#### Exercise details
Only the pictures are to be dropped; the rest of the data below is to be duplicated exactly.

***

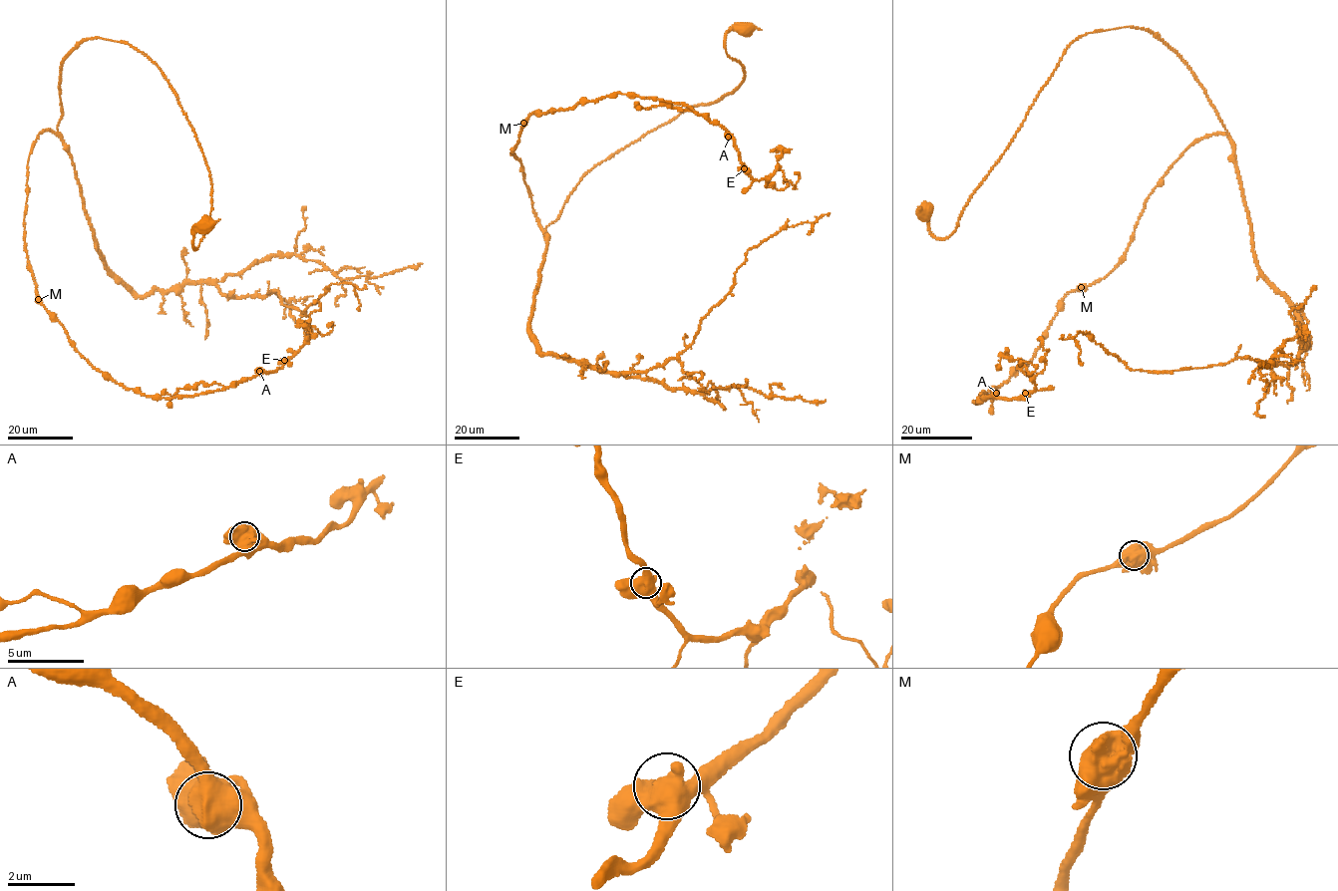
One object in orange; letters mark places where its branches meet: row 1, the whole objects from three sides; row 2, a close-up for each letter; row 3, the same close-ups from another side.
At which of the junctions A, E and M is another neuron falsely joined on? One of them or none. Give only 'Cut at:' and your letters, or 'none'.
Cut at: none

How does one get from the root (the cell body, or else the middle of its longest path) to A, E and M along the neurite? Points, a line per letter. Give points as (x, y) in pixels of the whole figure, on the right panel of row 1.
A: (922, 211), (952, 233), (1090, 32), (1154, 34), (1228, 133), (1179, 156), (1124, 259), (974, 403), (996, 393)
E: (922, 211), (952, 233), (1090, 32), (1154, 34), (1228, 133), (1179, 156), (1124, 259), (974, 403), (1025, 393)
M: (922, 211), (933, 236), (952, 233), (1072, 42), (1147, 30), (1231, 141), (1195, 141), (1124, 259), (1081, 287)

***

#### Written solution
One object in orange; letters mark places where its branches meet: row 1, the whole objects from three sides; row 2, a close-up for each letter; row 3, the same close-ups from another side.
At which of the junctions A, E and M is another neuron falsely joined on? One of them or none. Give only 'Cut at:' and your letters, or 'none'.
Cut at: none

How does one get from the root (the cell body, or else the middle of its longest path) to A, E and M along the neurite? Points, a line per letter. Give points as (x, y) in pixels of the whole figure, on the right panel of row 1.
A: (922, 211), (952, 233), (1090, 32), (1154, 34), (1228, 133), (1179, 156), (1124, 259), (974, 403), (996, 393)
E: (922, 211), (952, 233), (1090, 32), (1154, 34), (1228, 133), (1179, 156), (1124, 259), (974, 403), (1025, 393)
M: (922, 211), (933, 236), (952, 233), (1072, 42), (1147, 30), (1231, 141), (1195, 141), (1124, 259), (1081, 287)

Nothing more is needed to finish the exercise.